[MATERIALS PROVIDED]
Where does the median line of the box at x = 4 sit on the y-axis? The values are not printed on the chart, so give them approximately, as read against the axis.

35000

...

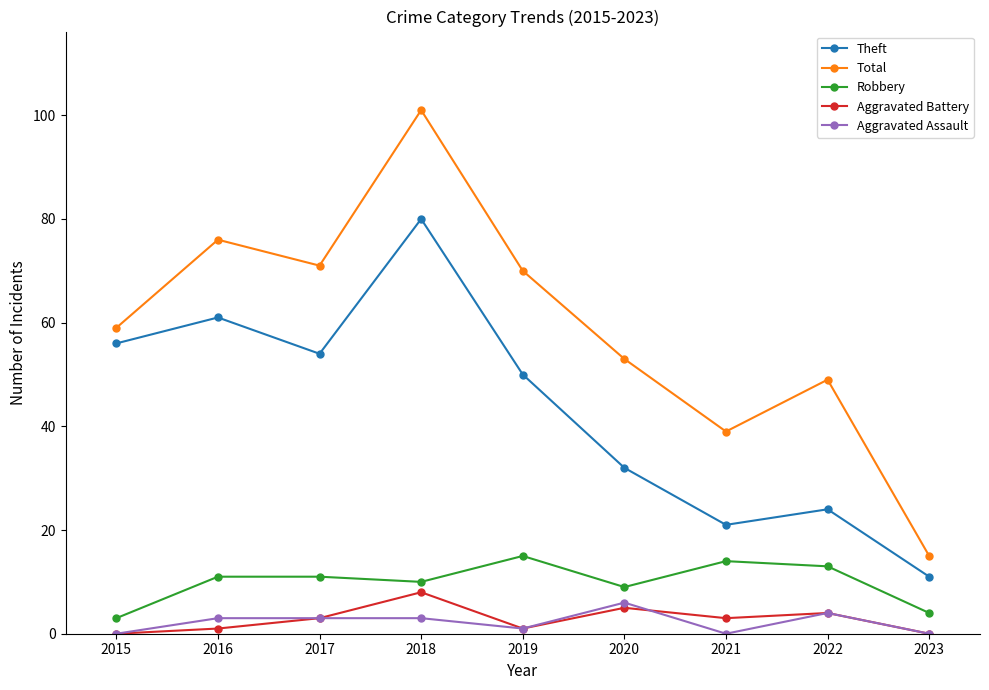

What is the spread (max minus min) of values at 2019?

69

...

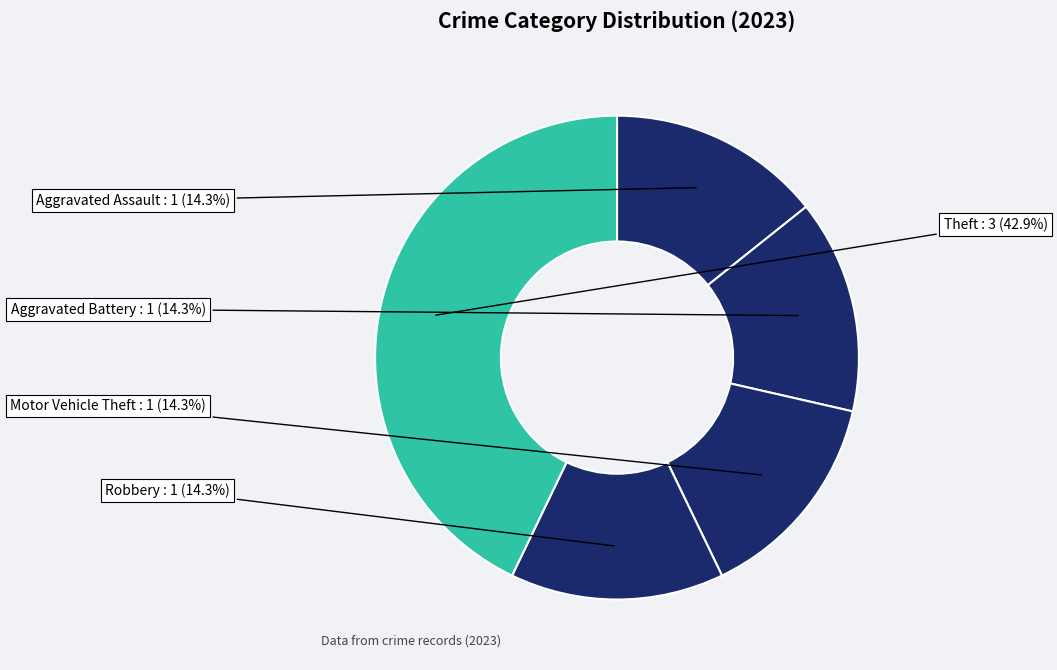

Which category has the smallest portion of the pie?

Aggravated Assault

[YOUR OBJECTIVE] Retype the data above exactly, starting at the line containing "Which category has" and continuing through the line containing "Aggravated Assault", with both of those lines included.

[RESPONSE BOX]
Which category has the smallest portion of the pie?

Aggravated Assault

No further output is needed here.